Irrevocable

YOU cannot put a fire out;
A thing that can ignite
Can go, itself, without a fan
Upon the slowest night.

You cannot fold a flood
And put it in a drawer,—
Because the winds would find it out,
And tell your cedar floor.

~Emily Dickinson

What a weird and wondrous little poem. “You cannot put a fire out”? But you can. I’m not initially sure what Dickinson is getting at here. She begins by saying you can’t put out a fire, but goes on to say that a thing that can ignite can burn without help. I’m not sure how these two ideas are connected, besides both being about fire.

In the second stanza, she goes on to say that you cannot “fold a flood” and put it away. This makes more sense. But then she gives her reason–you can’t do this because the winds would find out and tell your floor? The “cedar” here feels forced, thrown in for the sake of the rhyme and nothing else.
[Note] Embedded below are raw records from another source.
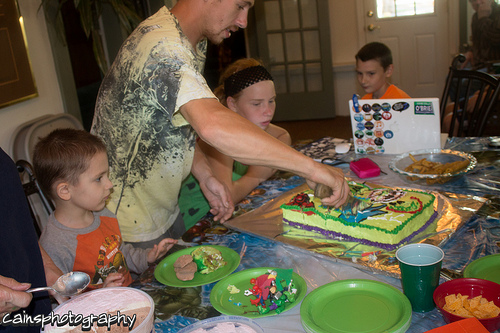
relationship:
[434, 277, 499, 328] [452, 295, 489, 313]
bowl has chips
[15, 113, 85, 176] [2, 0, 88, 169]
chair on wall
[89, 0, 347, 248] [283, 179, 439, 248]
man cutting cake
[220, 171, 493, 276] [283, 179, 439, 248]
tinfoil under cake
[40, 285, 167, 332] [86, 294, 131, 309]
tub has ice cream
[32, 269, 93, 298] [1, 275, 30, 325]
spoon in hand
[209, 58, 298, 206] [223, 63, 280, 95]
girl wearing headband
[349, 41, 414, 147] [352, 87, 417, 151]
boy wearing shirt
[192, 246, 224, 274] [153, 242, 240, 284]
cake on plate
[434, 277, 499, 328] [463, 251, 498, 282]
bowl next to plate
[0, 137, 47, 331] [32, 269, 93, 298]
person holding spoon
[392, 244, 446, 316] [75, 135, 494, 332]
cup on table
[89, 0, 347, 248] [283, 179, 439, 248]
man slicing cake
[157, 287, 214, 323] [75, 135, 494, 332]
hulk on table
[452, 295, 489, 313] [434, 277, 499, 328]
chips in bowl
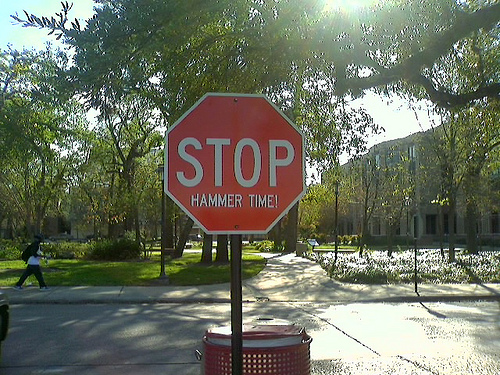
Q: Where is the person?
A: On sidewalk.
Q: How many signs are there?
A: One.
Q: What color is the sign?
A: Red.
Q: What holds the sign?
A: A pole.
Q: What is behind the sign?
A: A trash bin.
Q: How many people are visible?
A: One.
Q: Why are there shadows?
A: It is sunny.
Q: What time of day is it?
A: Morning.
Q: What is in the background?
A: A building.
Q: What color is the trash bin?
A: Red.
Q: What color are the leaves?
A: Green.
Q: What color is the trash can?
A: Red.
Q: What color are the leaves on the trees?
A: Green.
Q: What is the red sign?
A: Stop.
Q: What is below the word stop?
A: Hammer time.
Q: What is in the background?
A: Trees.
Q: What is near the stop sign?
A: Trashcan.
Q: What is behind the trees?
A: Building.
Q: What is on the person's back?
A: Bookbag.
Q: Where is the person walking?
A: Sidewalk.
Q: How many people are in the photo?
A: 1.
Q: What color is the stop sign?
A: Red.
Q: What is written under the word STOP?
A: Hammer Time.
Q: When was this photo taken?
A: Daytime.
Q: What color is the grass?
A: Green.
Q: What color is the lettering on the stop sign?
A: White.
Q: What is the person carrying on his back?
A: Bookbag.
What is this poem about? Dickinson seems to be saying that certain things are irrevocable–once out in the world, they cannot be taken back. Fire can burn unchecked once started, can rage out of control. Floods, too, cannot be controlled. I wonder if what she’s really talking about here is speech, language. Once said, a word cannot be unsaid. It can rage like a fire or a flood, and its originator can do nothing to check its spread. The winds telling the floor could be the power of rumor, the tendency of spoken words to spread beyond the speaker’s intended audience.

the little implement

Prayer is the little implement
Through which men reach
Where presence is denied them.
They fling their speech

By means of it in God’s ear;
If then He hear,
This sums the apparatus
Comprised in prayer.

~Emily Dickinson

Prayer can seem like such a small thing.

I have always had a sense of my own prayers as balloons, rising softly only to get stuck bumping around in a corner of the ceiling, never getting where they are supposed to be going. Other people’s prayers, I am certain, find their destination, wing their way right to where they’re supposed to be.

We fling our speech heavenward, hoping for an answer, a cure, absolution, redemption. Where does it go? Where do words go once they are spoken? Where does that sound go?

The “If” in the second and final stanza is so interesting to me. If God hears, then that is prayer. Prayer has been achieved. It isn’t prayer, apparently, if the “little implements” never arrive at their destination.

I wonder what I have been doing all this time.